Tasks:
A – List every percentage figure that appears in the article on Taiwan's exports.
B – Write the next few sentences of the article on Taiwan's exports, picking up after its final sentence.

Text block:
+++
TAIPEI (Reuters) – Taiwan’s exports fell in November for the third straight month and more rapidly than forecast due to the worsening state of the global economy, and with the outlook again clouded by inflation and interest rate rises around the world.
Exports dropped 13.1% last month from a year earlier to $36.13 billion, the lowest figure in 19 months though off a high base, but the biggest rate of fall in almost seven years, the Ministry of Finance said on Wednesday.
That was much worse than a forecast for a 6.7% contraction in a Reuters poll, and followed a 0.5% drop in October.
The ministry said global demand was slowing “more and more obviously”, hit by the war in Ukraine, unabated global inflation pressures and interest rate increase cycles in major economies.
Tony Phoo, senior economist for northeast Asia at Standard Chartered Bank, said weakening demand may continue until the first and second quarters of next year.
+++
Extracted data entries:
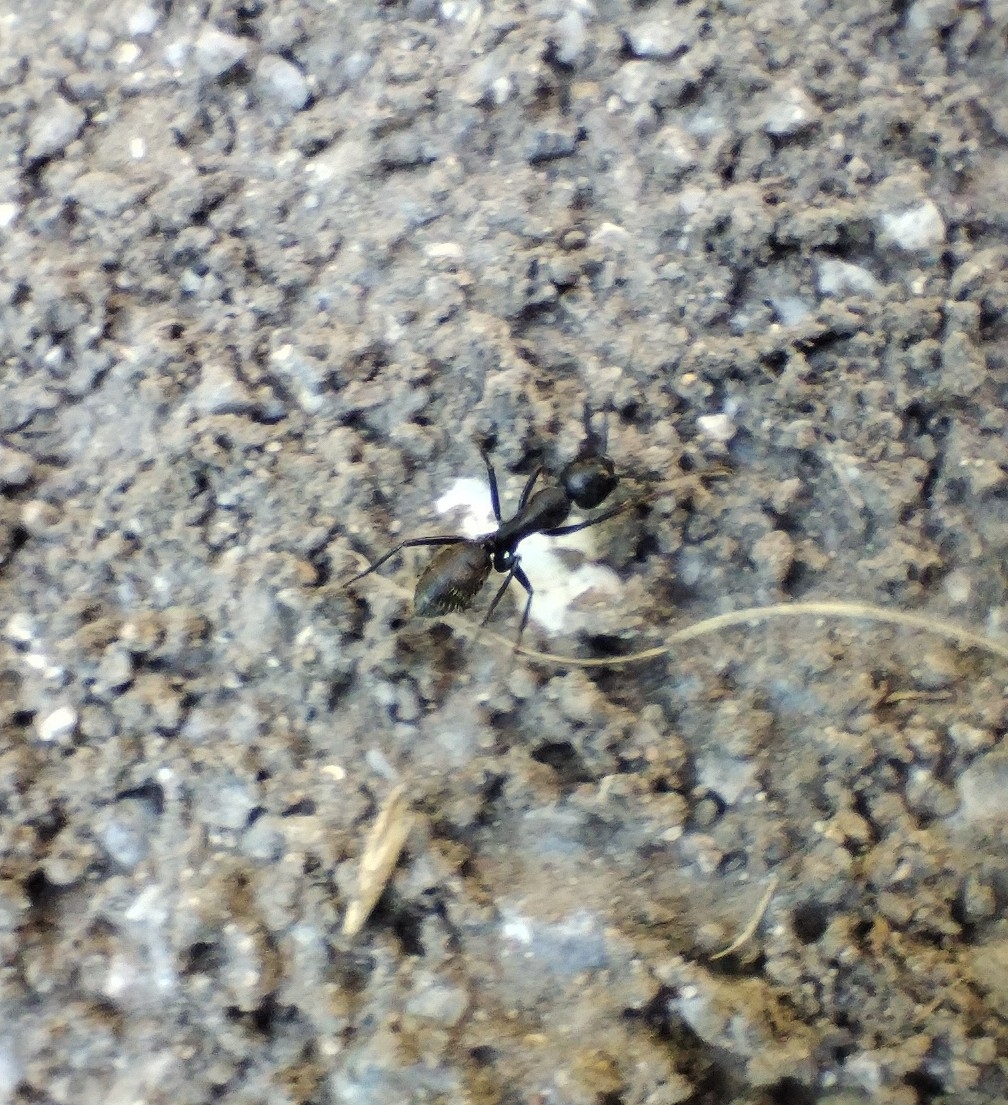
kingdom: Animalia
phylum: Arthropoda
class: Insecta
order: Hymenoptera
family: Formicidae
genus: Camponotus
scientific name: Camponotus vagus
+++
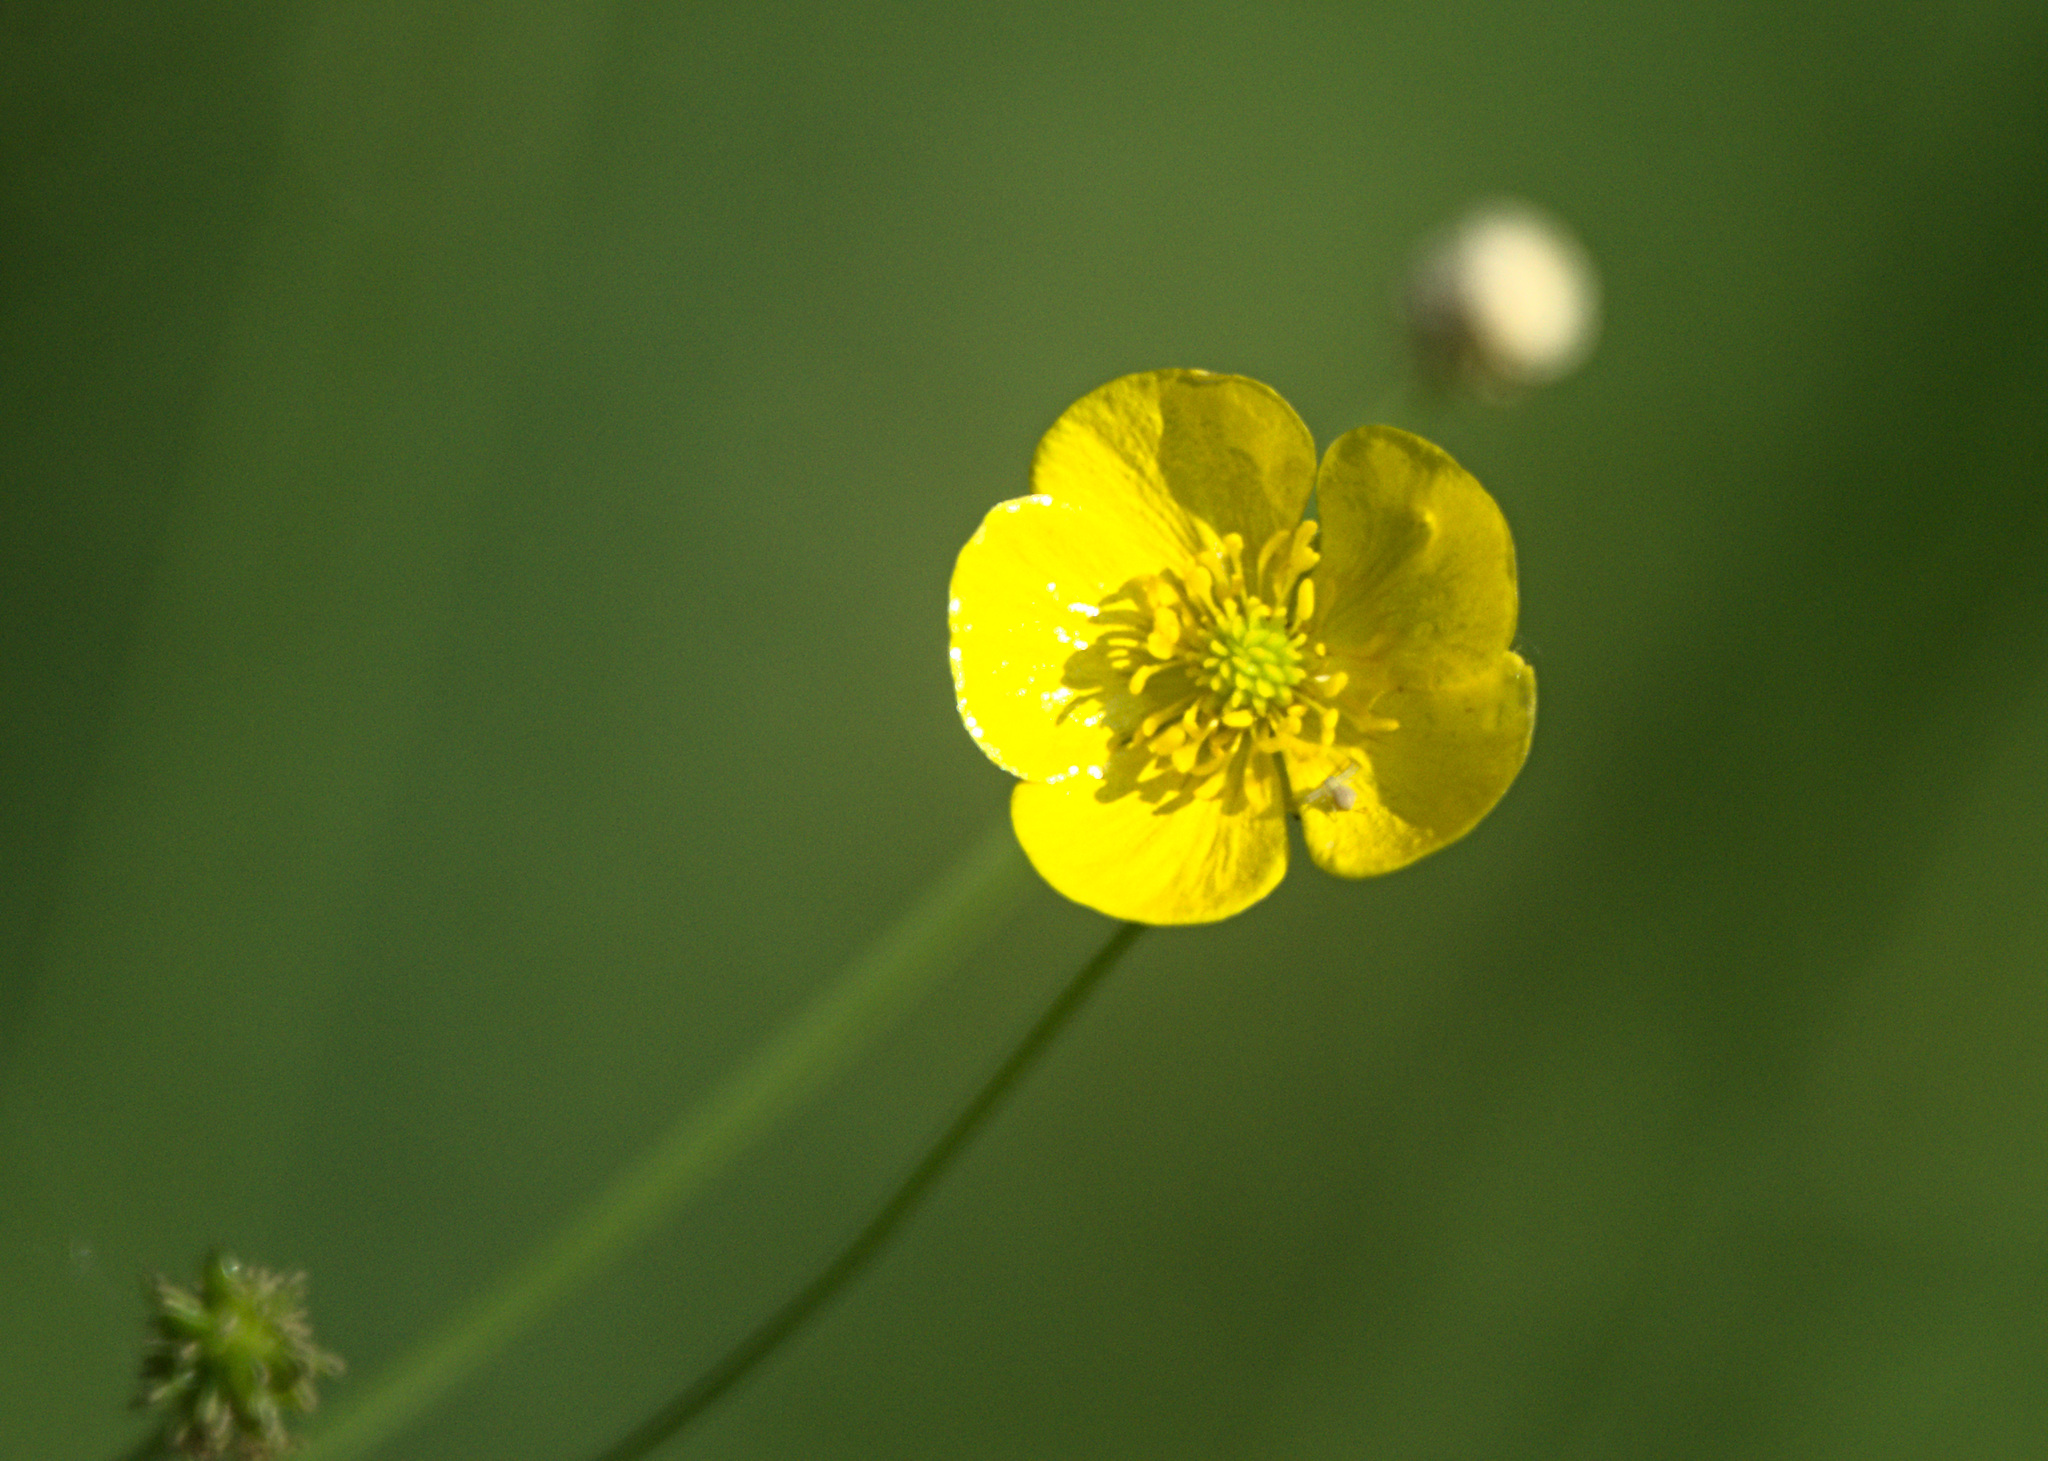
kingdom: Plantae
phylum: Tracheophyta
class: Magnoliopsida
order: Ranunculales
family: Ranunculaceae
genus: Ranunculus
+++
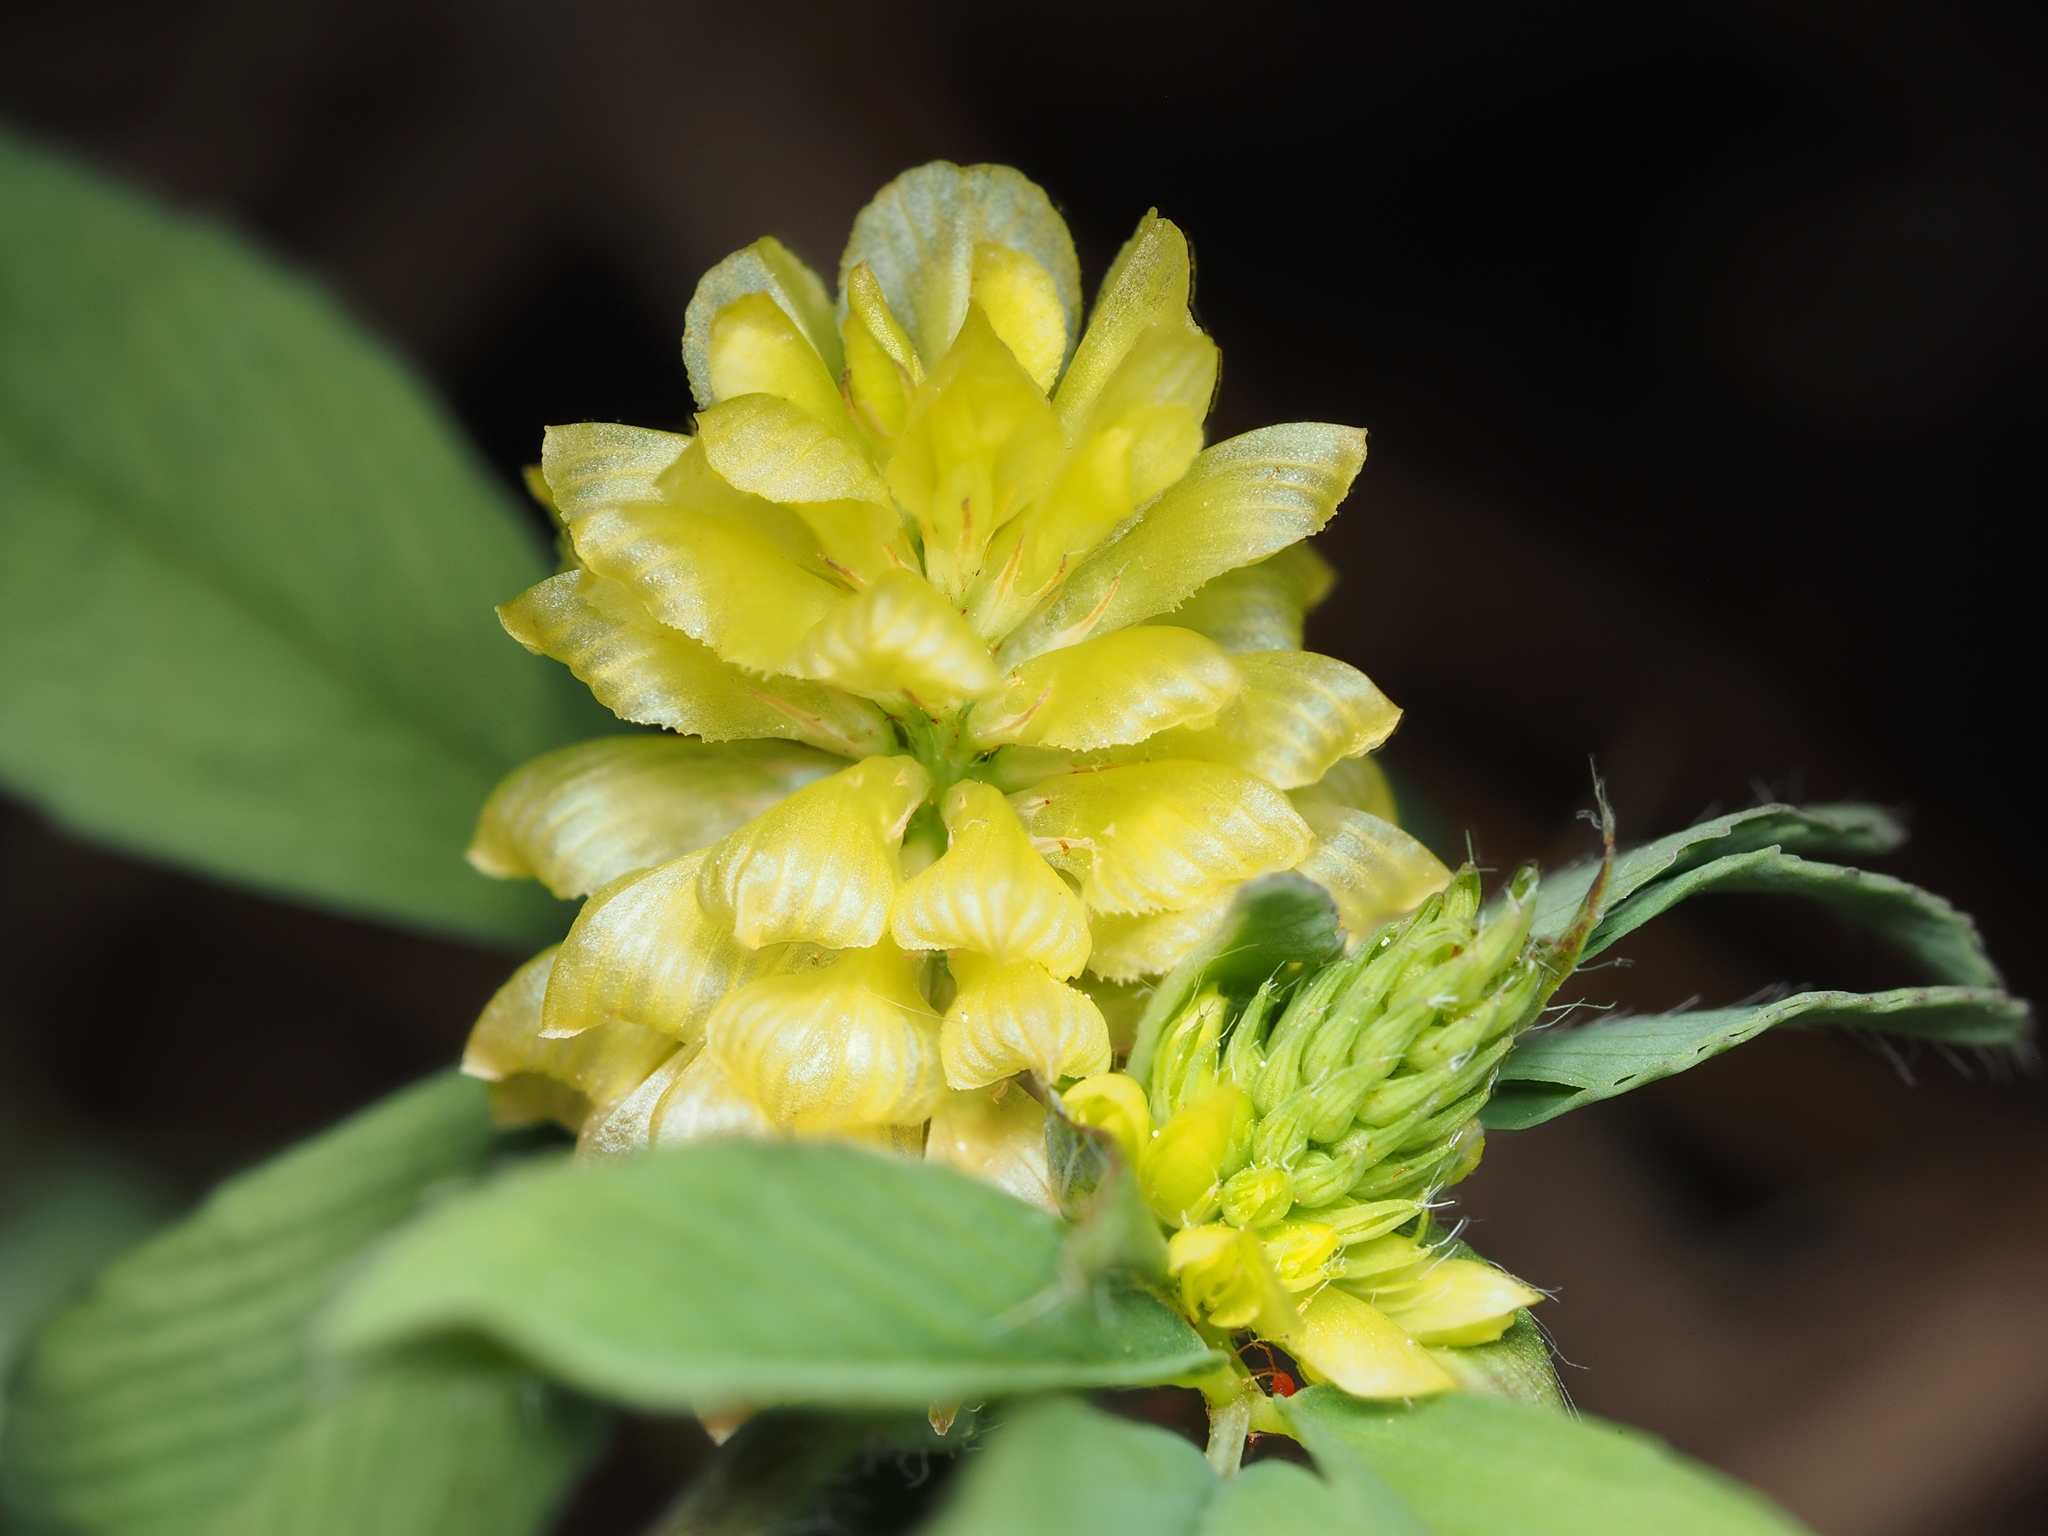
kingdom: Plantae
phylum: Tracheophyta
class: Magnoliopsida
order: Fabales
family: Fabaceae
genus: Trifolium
+++
The results:
A – 13.1%, 6.7%, 0.5%

B –
“If it continues into the second half of next year, Taiwan’s officially estimated economic growth rate of more than 2% next year will be under pressure,” he said.
Taiwan’s total exports of electronics components in November fell 4.9% to $15.15 billion, with semiconductor exports down 3.4% from a year earlier.
Firms such as TSMC, the world’s largest contract chipmaker, are major suppliers to Apple Inc and other global tech giants, as well as providers of chips for auto companies and lower-end consumer goods.
Taiwan’s exports to China, the island’s largest trading partner, plunged an annual 20.9% to $13.56 billion in November, after a 9.2% drop in October.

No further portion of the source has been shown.